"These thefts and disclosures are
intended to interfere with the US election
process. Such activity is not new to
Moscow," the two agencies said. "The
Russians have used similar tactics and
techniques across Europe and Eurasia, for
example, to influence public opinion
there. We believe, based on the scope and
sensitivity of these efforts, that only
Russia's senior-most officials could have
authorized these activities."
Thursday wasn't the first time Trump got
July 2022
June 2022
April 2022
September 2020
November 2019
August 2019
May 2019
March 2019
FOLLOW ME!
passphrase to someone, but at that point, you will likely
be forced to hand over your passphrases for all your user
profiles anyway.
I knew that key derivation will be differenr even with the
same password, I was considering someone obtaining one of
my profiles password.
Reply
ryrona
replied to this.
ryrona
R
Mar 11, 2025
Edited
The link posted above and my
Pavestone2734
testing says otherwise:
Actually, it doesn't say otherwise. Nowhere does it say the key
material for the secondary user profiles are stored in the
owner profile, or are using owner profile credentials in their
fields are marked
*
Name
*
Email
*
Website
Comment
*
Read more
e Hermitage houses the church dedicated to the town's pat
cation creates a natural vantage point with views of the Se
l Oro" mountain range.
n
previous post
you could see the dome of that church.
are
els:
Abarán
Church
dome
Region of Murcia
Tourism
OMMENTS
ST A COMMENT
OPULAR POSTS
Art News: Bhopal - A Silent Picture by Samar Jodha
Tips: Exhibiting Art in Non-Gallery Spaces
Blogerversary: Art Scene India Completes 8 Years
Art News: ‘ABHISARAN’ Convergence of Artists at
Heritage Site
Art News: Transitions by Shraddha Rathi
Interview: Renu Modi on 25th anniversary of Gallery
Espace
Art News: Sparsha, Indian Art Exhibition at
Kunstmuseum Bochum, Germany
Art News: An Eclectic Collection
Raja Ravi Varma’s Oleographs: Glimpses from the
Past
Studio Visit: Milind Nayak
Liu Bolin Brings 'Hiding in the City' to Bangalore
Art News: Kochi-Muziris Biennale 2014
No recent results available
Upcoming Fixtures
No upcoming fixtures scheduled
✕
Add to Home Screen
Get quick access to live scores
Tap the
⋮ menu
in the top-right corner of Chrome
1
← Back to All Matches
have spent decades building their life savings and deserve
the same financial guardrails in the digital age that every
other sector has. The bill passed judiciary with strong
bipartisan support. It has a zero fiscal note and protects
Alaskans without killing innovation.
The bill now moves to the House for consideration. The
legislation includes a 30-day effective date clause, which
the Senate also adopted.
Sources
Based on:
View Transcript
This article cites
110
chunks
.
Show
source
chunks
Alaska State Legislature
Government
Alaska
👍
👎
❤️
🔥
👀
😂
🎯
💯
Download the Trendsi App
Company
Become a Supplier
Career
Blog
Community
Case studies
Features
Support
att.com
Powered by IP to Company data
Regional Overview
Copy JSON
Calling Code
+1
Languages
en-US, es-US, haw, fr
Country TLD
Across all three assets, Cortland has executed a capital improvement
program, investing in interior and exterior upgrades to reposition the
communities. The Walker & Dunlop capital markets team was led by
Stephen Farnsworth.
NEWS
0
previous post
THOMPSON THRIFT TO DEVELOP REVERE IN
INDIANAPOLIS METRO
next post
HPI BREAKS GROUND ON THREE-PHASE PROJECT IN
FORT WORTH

··········

Problem requirements
With no line skipped, copy the entries exactly as written.

Task result
"These thefts and disclosures are
intended to interfere with the US election
process. Such activity is not new to
Moscow," the two agencies said. "The
Russians have used similar tactics and
techniques across Europe and Eurasia, for
example, to influence public opinion
there. We believe, based on the scope and
sensitivity of these efforts, that only
Russia's senior-most officials could have
authorized these activities."
Thursday wasn't the first time Trump got
July 2022
June 2022
April 2022
September 2020
November 2019
August 2019
May 2019
March 2019
FOLLOW ME!
passphrase to someone, but at that point, you will likely
be forced to hand over your passphrases for all your user
profiles anyway.
I knew that key derivation will be differenr even with the
same password, I was considering someone obtaining one of
my profiles password.
Reply
ryrona
replied to this.
ryrona
R
Mar 11, 2025
Edited
The link posted above and my
Pavestone2734
testing says otherwise:
Actually, it doesn't say otherwise. Nowhere does it say the key
material for the secondary user profiles are stored in the
owner profile, or are using owner profile credentials in their
fields are marked
*
Name
*
Email
*
Website
Comment
*
Read more
e Hermitage houses the church dedicated to the town's pat
cation creates a natural vantage point with views of the Se
l Oro" mountain range.
n
previous post
you could see the dome of that church.
are
els:
Abarán
Church
dome
Region of Murcia
Tourism
OMMENTS
ST A COMMENT
OPULAR POSTS
Art News: Bhopal - A Silent Picture by Samar Jodha
Tips: Exhibiting Art in Non-Gallery Spaces
Blogerversary: Art Scene India Completes 8 Years
Art News: ‘ABHISARAN’ Convergence of Artists at
Heritage Site
Art News: Transitions by Shraddha Rathi
Interview: Renu Modi on 25th anniversary of Gallery
Espace
Art News: Sparsha, Indian Art Exhibition at
Kunstmuseum Bochum, Germany
Art News: An Eclectic Collection
Raja Ravi Varma’s Oleographs: Glimpses from the
Past
Studio Visit: Milind Nayak
Liu Bolin Brings 'Hiding in the City' to Bangalore
Art News: Kochi-Muziris Biennale 2014
No recent results available
Upcoming Fixtures
No upcoming fixtures scheduled
✕
Add to Home Screen
Get quick access to live scores
Tap the
⋮ menu
in the top-right corner of Chrome
1
← Back to All Matches
have spent decades building their life savings and deserve
the same financial guardrails in the digital age that every
other sector has. The bill passed judiciary with strong
bipartisan support. It has a zero fiscal note and protects
Alaskans without killing innovation.
The bill now moves to the House for consideration. The
legislation includes a 30-day effective date clause, which
the Senate also adopted.
Sources
Based on:
View Transcript
This article cites
110
chunks
.
Show
source
chunks
Alaska State Legislature
Government
Alaska
👍
👎
❤️
🔥
👀
😂
🎯
💯
Download the Trendsi App
Company
Become a Supplier
Career
Blog
Community
Case studies
Features
Support
att.com
Powered by IP to Company data
Regional Overview
Copy JSON
Calling Code
+1
Languages
en-US, es-US, haw, fr
Country TLD
Across all three assets, Cortland has executed a capital improvement
program, investing in interior and exterior upgrades to reposition the
communities. The Walker & Dunlop capital markets team was led by
Stephen Farnsworth.
NEWS
0
previous post
THOMPSON THRIFT TO DEVELOP REVERE IN
INDIANAPOLIS METRO
next post
HPI BREAKS GROUND ON THREE-PHASE PROJECT IN
FORT WORTH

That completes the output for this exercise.